* What you will do
Your answer should hold every line of the records below that contains the string "expGrammar".

* Provided data
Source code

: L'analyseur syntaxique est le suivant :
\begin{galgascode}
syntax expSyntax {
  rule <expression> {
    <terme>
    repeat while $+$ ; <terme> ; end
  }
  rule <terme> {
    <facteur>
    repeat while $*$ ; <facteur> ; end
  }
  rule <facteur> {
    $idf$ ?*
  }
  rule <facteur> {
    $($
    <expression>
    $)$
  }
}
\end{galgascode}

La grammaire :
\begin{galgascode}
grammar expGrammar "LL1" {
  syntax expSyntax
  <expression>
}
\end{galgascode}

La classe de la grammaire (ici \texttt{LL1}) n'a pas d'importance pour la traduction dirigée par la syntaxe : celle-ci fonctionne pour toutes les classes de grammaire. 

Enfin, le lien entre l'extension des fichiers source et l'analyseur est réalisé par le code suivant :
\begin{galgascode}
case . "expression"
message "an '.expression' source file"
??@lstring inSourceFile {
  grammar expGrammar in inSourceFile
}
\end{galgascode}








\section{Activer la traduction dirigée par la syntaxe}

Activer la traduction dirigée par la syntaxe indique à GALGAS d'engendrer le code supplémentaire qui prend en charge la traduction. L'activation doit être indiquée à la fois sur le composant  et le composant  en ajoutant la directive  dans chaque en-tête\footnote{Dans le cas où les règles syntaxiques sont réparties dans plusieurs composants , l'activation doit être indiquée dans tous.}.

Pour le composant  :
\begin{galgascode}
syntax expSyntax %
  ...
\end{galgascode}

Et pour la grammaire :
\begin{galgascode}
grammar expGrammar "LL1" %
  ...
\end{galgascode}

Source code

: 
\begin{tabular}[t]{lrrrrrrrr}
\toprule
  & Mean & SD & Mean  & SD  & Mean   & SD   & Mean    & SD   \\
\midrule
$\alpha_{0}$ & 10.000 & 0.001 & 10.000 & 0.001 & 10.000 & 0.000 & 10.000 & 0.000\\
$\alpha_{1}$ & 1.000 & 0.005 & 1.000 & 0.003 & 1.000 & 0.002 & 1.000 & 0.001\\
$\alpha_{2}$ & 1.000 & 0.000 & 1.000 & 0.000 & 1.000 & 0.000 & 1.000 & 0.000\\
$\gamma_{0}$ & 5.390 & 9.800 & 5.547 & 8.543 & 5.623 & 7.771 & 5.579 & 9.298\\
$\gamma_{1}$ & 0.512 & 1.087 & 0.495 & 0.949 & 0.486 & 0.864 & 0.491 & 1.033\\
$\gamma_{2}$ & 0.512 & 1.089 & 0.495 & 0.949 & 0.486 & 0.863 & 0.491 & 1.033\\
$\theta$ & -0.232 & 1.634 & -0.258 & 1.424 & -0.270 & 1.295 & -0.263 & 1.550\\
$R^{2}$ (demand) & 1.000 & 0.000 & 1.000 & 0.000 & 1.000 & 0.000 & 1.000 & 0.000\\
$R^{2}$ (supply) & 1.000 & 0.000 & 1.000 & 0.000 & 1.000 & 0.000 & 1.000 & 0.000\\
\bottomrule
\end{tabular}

* Exercise output
grammar expGrammar "LL1" {
  grammar expGrammar in inSourceFile
grammar expGrammar "LL1" %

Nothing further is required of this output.